DRAMA; 1hr 52min (Lebanese with subtitles)
STARRING: Adel Karam, Kamel El Basha
Mexican standoff: Karam (left) and El Basha
From their first encounter, hostile mechanic Tony and older, closed-off construction foreman Yasser (an ideally matched Karam and El Basha) are an impossible force and an immovable object. Tony is a Lebanese Christian, Yasser a Palestinian refugee and this is today’s Beirut, still smarting from the civil war that officially ended 28 years ago.
After the two men come to verbal and physical blows over a faulty guttering, their locked horns harden into a race-based battle of wills. Tony sues for damages after Yasser slugs him one and refuses to apologise for his name-calling. The initial hearing isn’t conclusive, and as slurs compound slurs and matters escalate into a literal question of life and death, the media-spotlit case goes before the Court of Appeal.
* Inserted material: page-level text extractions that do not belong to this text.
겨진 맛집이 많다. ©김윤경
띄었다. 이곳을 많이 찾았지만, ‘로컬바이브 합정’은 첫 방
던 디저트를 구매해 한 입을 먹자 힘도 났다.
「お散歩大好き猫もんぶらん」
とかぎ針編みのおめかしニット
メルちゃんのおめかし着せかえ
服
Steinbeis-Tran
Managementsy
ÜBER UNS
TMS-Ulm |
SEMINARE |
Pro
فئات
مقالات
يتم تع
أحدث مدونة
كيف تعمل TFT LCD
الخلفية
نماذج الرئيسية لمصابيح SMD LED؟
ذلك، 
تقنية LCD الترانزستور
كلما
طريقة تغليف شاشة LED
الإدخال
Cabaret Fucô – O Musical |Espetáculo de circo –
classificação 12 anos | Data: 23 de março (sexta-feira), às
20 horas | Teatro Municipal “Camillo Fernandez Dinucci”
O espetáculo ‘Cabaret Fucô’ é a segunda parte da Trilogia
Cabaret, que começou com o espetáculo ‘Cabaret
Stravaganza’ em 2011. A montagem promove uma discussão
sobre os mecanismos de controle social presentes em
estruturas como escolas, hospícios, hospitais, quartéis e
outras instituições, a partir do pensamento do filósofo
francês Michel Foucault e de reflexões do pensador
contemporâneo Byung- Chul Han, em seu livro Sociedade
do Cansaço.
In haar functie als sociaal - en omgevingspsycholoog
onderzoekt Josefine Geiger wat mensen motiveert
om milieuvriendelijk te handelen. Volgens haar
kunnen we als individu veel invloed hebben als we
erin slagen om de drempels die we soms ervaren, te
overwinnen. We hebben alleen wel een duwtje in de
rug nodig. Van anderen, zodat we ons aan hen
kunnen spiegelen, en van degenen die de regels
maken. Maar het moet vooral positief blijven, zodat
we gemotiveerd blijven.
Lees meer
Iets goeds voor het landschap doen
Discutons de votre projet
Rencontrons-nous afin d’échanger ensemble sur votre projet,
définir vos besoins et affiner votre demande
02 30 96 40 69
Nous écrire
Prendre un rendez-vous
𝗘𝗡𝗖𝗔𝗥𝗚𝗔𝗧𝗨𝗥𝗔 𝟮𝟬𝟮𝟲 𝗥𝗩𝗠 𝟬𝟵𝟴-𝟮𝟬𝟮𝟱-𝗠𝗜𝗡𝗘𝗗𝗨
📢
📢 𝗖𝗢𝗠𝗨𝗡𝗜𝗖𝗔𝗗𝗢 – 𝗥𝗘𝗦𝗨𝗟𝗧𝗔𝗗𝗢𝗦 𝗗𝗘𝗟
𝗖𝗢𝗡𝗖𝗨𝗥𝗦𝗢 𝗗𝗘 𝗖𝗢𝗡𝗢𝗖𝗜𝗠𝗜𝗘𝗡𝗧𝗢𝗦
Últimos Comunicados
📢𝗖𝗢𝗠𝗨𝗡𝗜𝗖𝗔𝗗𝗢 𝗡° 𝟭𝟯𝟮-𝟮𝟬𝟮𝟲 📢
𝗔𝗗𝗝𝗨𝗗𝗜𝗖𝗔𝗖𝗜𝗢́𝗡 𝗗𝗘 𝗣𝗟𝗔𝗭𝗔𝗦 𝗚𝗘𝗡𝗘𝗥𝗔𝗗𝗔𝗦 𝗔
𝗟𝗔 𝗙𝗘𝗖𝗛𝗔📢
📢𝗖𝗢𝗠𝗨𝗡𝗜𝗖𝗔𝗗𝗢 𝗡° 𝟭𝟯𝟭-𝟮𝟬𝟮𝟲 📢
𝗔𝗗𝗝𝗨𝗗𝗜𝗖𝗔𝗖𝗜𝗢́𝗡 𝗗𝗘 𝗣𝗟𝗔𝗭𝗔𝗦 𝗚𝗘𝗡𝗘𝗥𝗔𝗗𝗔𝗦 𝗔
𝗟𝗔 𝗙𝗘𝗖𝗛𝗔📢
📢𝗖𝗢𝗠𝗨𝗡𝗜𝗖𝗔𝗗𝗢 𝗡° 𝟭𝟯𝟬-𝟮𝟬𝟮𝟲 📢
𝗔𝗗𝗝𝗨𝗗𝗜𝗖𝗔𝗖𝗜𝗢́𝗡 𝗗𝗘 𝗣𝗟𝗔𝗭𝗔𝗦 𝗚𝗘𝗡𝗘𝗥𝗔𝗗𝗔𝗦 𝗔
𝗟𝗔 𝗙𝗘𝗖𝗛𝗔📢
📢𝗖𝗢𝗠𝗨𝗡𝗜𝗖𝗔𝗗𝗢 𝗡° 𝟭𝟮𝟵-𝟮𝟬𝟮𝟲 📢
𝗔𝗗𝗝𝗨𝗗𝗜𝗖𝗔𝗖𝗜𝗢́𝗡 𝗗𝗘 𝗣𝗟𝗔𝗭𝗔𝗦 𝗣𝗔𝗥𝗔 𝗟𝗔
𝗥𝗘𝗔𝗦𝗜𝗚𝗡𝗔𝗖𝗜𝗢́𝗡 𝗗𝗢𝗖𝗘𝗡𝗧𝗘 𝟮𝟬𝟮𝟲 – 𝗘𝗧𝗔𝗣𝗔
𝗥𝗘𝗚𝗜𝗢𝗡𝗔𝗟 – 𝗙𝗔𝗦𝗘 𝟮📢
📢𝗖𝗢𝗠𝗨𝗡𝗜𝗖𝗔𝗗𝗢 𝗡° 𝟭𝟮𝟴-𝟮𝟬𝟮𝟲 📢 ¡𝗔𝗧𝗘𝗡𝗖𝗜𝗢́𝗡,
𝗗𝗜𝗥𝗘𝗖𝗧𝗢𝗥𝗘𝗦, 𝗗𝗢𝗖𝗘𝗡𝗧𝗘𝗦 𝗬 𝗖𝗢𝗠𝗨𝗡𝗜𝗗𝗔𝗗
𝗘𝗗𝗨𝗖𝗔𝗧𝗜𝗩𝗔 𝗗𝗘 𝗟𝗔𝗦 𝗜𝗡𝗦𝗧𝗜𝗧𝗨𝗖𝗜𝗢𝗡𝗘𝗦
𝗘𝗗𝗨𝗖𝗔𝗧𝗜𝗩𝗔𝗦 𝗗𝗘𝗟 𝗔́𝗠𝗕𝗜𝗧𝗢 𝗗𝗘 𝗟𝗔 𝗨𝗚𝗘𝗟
With the nation agog and mass tempers at snapping point, ethical and historical lines grow tangled and crossed.
In the end, after the rhetoric and the riots that spin insanely from the crucible of this domestic dispute, director Ziad Doueiri’s intelligently probing screenplay (inspired by an altercation he had with his plumber) homes in on the universal human need to be heard and to heal. Violence is never a means to those ends: both the wary, distrustful Yasser and the livid Tony, his anger shaped by childhood trauma, have every reason to understand that. It’s only when Tony comes to terms with who he is, and why, that he will finally know a peace of mind with no need for presumed degrees of innocence or guilt.